Metadata-Version: 2.1
Name: captureflow-agent
Version: 0.0.7
Summary: Data collector to unleash LLM power
Author-email: Nikita Kuts <me@nikitakuts.com>
Project-URL: homepage, https://captureflow.dev/
Project-URL: repository, https://github.com/CaptureFlow/captureflow-py
Classifier: Programming Language :: Python :: 3.11
Description-Content-Type: text/markdown
Requires-Dist: certifi >=2024.2.2
Requires-Dist: charset-normalizer >=3.3.2
Requires-Dist: idna >=3.6
Requires-Dist: requests >=2.31.0
Requires-Dist: urllib3 >=2.2.1

# CaptureFlow Tracer

## Overview

The CaptureFlow Tracer is a Python package crafted for in-depth tracing of function calls within Python applications. Its primary function is to capture and relay execution data to the CaptureFlow server-side system for decision making.

## Performance Considerations

The current implementation of the Tracer module utilizes the `sys.settrace` module ([Python Doc](https://docs.python.org/3/library/sys.html#sys.settrace)), leading to two outcomes:

- **Detailed Logging**: Captures verbose logs with debugger-level insight into method calls, variable states, and more.
- **Performance Impact**: The logging method significantly affects application performance.

## Building and Testing Locally

To begin, ensure you have Python 3.8+, `venv`, and the `requirements-dev.txt` installed.

Explore the `clientside/examples` directory for sample applications suitable for testing. For local package building with source code, each folder contains an `./install_package.sh` script. After building, run a local server and cURL some endpoints to simulate a real-life workflow.

If the environment variable `CAPTUREFLOW_DEV_SERVER` is set to `"true"`, trace JSON objects will be dumped locally for further inspection. Additionally, running the `serverside` Docker container allows you to observe trace data ingestion in real-time.

For an **example of the data structure** captured by the tracer, you can check [sample_trace_with_exception.json](https://github.com/CaptureFlow/captureflow-py/blob/main/serverside/tests/assets/sample_trace_with_exception.json).

## Roadmap for Optimization

We need to balancing trace detail with performance, planning enhancements for the Tracer's efficiency:

#### Short-Term Objectives

- **Selective Tracing**: Implement a "verbosity" parameter for targeted tracing, focusing on relevant trace events.

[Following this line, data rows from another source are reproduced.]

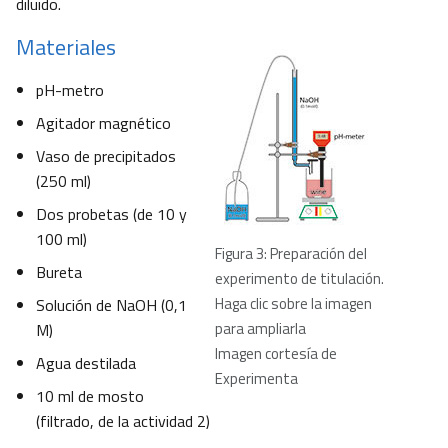
diluido.
Materiales
pH-metro
Agitador magnético
Vaso de precipitados
(250 ml)
Dos probetas (de 10 y
100 ml)
Figura 3: Preparación del
Bureta
experimento de titulación.
Haga clic sobre la imagen
Solución de NaOH (0,1
para ampliarla
M)
Imagen cortesía de
Agua destilada
Experimenta
10 ml de mosto
(filtrado, de la actividad 2)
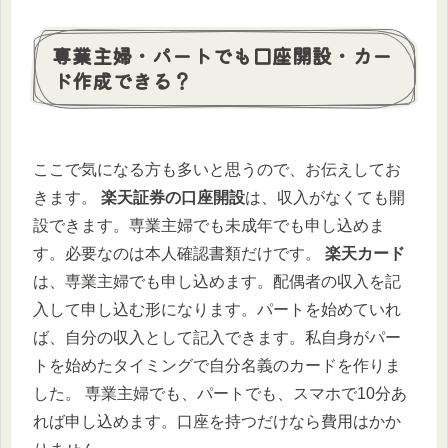
専業主婦・パートでも口座開設・カー
ド作成できる？
ここで気になる方も多いと思うので、お伝えしてお
きます。
楽天証券の口座開設
は、収入がなくても開
設できます。専業主婦でも未成年でも申し込めま
す。必要なのは本人確認書類だけです。
楽天カード
は、専業主婦でも申し込めます。配偶者の収入を記
入して申し込む形になります。パートを始めていれ
ば、自分の収入として記入できます。私自身がパー
トを始めたタイミングで自分名義のカードを作りま
した。 専業主婦でも、パートでも、スマホで10分あ
れば申し込めます。口座を持つだけなら費用はかか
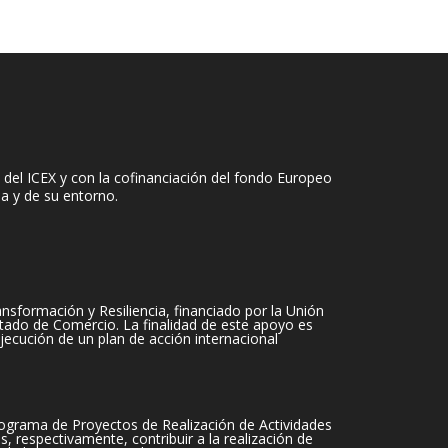
del ICEX y con la cofinanciación del fondo Europeo
sa y de su entorno.
sformación y Resiliencia, financiado por la Unión
tado de Comercio. La finalidad de este apoyo es
jecución de un plan de acción internacional
ograma de Proyectos de Realización de Actividades
 respectivamente, contribuir a la realización de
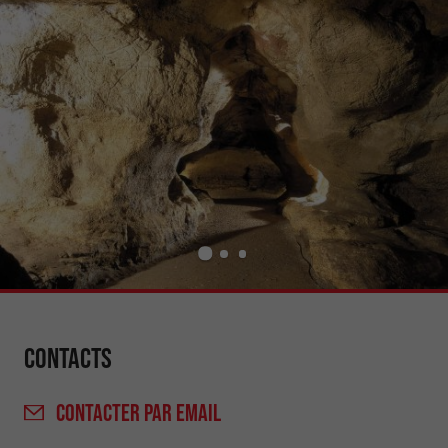
Contacts
CONTACTER
PAR EMAIL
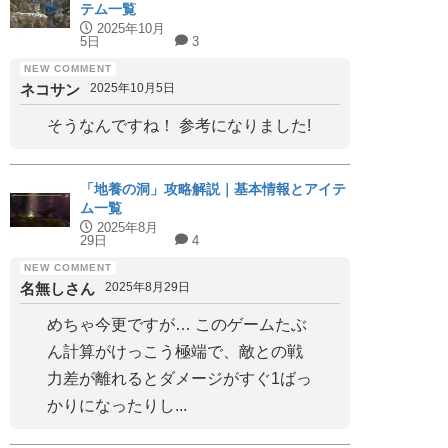
テム一覧
2025年10月
5日
3
ネコサン
2025年10月5日
そうなんですね！ 参考になりました!
「地養の洞」攻略解説｜基本情報とアイテ
ム一覧
2025年8月
29日
4
名無しさん
2025年8月29日
めちゃ今更ですが… このゲームたぶ
ん計算がけっこう極端で、敵との戦
力差が離れるとダメージがすぐ1ばっ
かりになったりし...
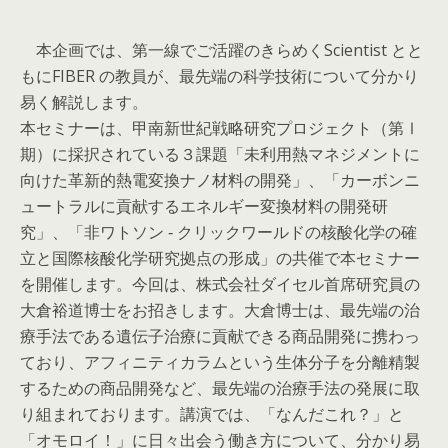
本企画では、第一線でご活躍のきらめくScientist とと
もにFIBER の教員が、最先端の科学技術について分かり
易く解説します。
本セミナーは、甲南新世紀戦略研究プロジェクト（第Ⅰ
期）に採択されている３課題「未利用熱マネジメントに
向けた革新的熱電変換ナノ材料の開発」、「カーボンニ
ュートラルに貢献するエネルギー変換材料の開発研
究」、「非ワトソン ‐ クリックワールドの核酸化学の確
立と国際核酸化学研究拠点の形成」の共催で本セミナー
を開催します。今回は、株式会社ダイセル首席研究員の
大倉裕道博士をお招きします。大倉博士は、最先端の治
療手法である遺伝子治療に貢献できる商品開発に携わっ
ており、アフィニティカラムという生体分子を分離精製
するための商品開発など、最先端の治療手法の発展に取
り組まれております。講演では、「なんだこれ？」と
「オモロイ！」に日々出会う働き方について、分かり易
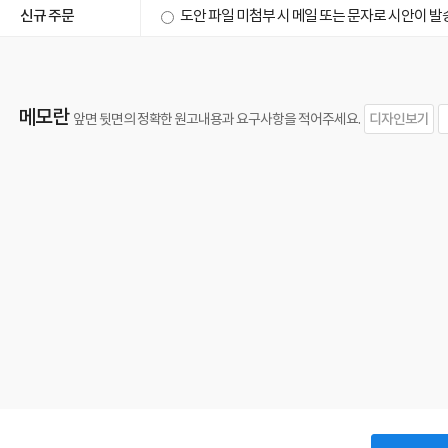
신규 주문
도안 파일 미첨부 시 메일 또는 문자로 시안이 
메모란
디자인보기
앞면 뒷면의 정확한 원고내용과 요구사항을 적어주세요.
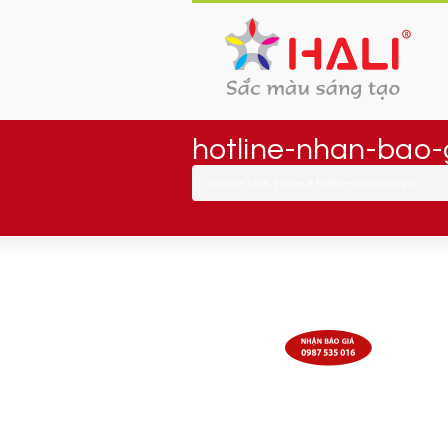
hotline-nhan-bao-
You are here:
Home
»
hotline-nhan-bao-gia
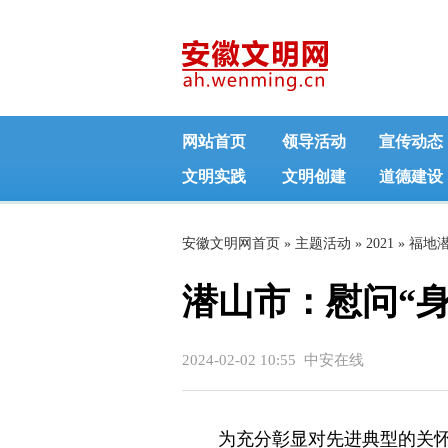
网站首页
领导活动
宣传动态
文明实践
文明创建
道德建设
安徽文明网首页
»
主题活动
»
2021
»
福地
潜山市：慰问“身
2024-02-02 10:55 中安在线
为充分彰显对先进典型的关怀礼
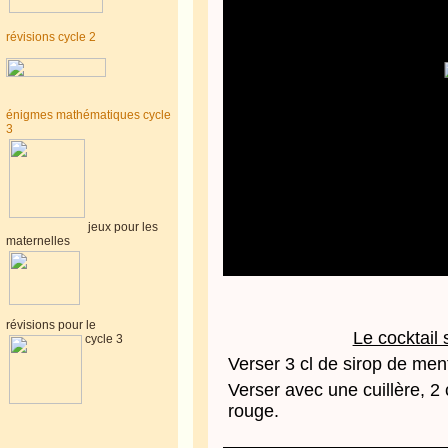
révisions cycle 2
énigmes mathématiques cycle
3
jeux pour les
maternelles
révisions pour le
Le cocktail
cycle 3
Verser 3 cl de sirop de men
Verser avec une cuillère, 2
rouge.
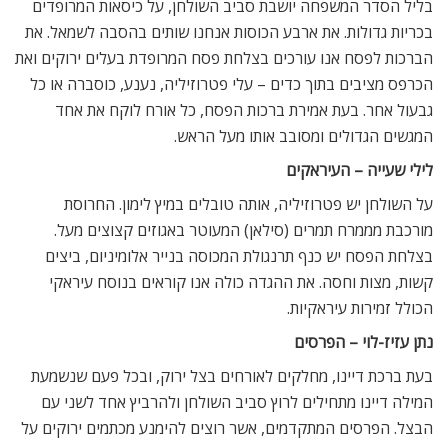
בליל הסדר המשפחה יושבת סביב השולחן, על כיסאות המרופדים
בכריות גדולות. את ארבע הכוסות אנחנו שותים בהסבה לשמאל. את
הברכות לפסח אנו עורכים בצלחת פסח המרופדת בעלים ירוקים ואת
הכרפס מציבים בתוך כדים – עלי פטרוזיליה, נענע, כוסברה או כל
גבעול אחר. בעת אמירת ברכות הפסח, כל אורח לוקח את אחד
המגשים הגדולים ומסובב אותו מעל הראש.
לילי שעייה – העיראקים
על השולחן יש פטרוזיליה, אותה טובלים במיץ לימון. החרוסת
מורכבת מממרח תמרים (סילאן) המעוטר באגוזים קצוצים מעל.
בצלחת הפסח יש כנף תרנגולת המכוסה בנייר אלומיניום, ביצים
קשות, מצות וחסה. את ההגדה כולה אנו קוראים בנוסח עיראקי
הכולל זמירות עיראקיות.
נתן עזיז-לוי – הפרסים
בעת ברכת דיינו, מחלקים לאורחים בצל ירוק, ובכל פעם שנשמעת
המילה דיינו מתחילים לרוץ סביב השולחן ולהרביץ אחד לשני עם
הבצל. הפרסים המתקדמים, אשר רוצים להימנע מכתמים ירוקים על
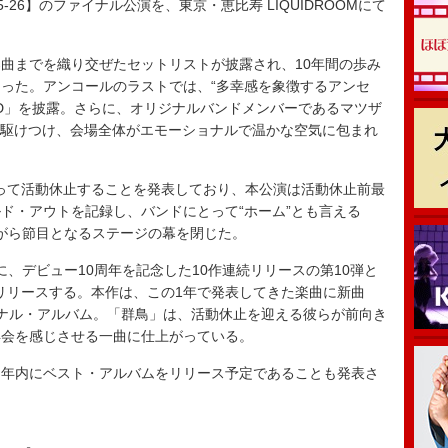
Tour 2025-26】のファイナル公演を、東京・恵比寿 LIQUIDROOMにて
曲までを織り交ぜたセットリストが披露され、10年間の歩み
った。アンコールのラストでは、“多幸感を象徴するアンセ
LD」を披露。さらに、オリジナルバンドメンバーであるマツザ
r.）も駆けつけ、会場全体がエモーショナルで温かな空気に包まれ
31日をもって活動休止することを発表しており、本公演は活動休止前最
ド・アウトを記録し、バンドにとって“ホーム”とも言える
れながら節目となるステージの幕を閉じた。
月30日に、デビュー10周年を記念した10作連続リリースの第10弾と
!!』をリリースする。本作は、この1年で発表してきた楽曲に新曲
ナル・アルバム。「群鳥」は、活動休止を迎える彼らが前向き
再会を感じさせる一曲に仕上がっている。
年内にベスト・アルバムをリリース予定であることも発表さ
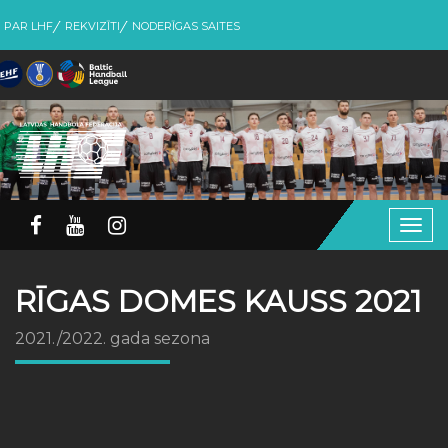
PAR LHF
REKVIZĪTI
NODERĪGAS SAITES
Togg
navig
RĪGAS DOMES KAUSS 2021
2021./2022. gada sezona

For example, we need to "sample" a representative subset of requests instead of capturing all of them.
- **Framework Integration and Middleware Enhancements**:
  - Research if it's feasible to develop middleware/patching for popular frameworks to ship data of similar detalization.
  - Explore integration with tracing standards like OpenTelemetry for better application monitoring.

#### Long-Term Objectives

- **Performance vs. Data Utility for CodeGen**: Focus on collecting essential data for high-quality server-side improvements. We're pinpointing the specific data subset required to minimize performance disruption while maximizing optimization quality.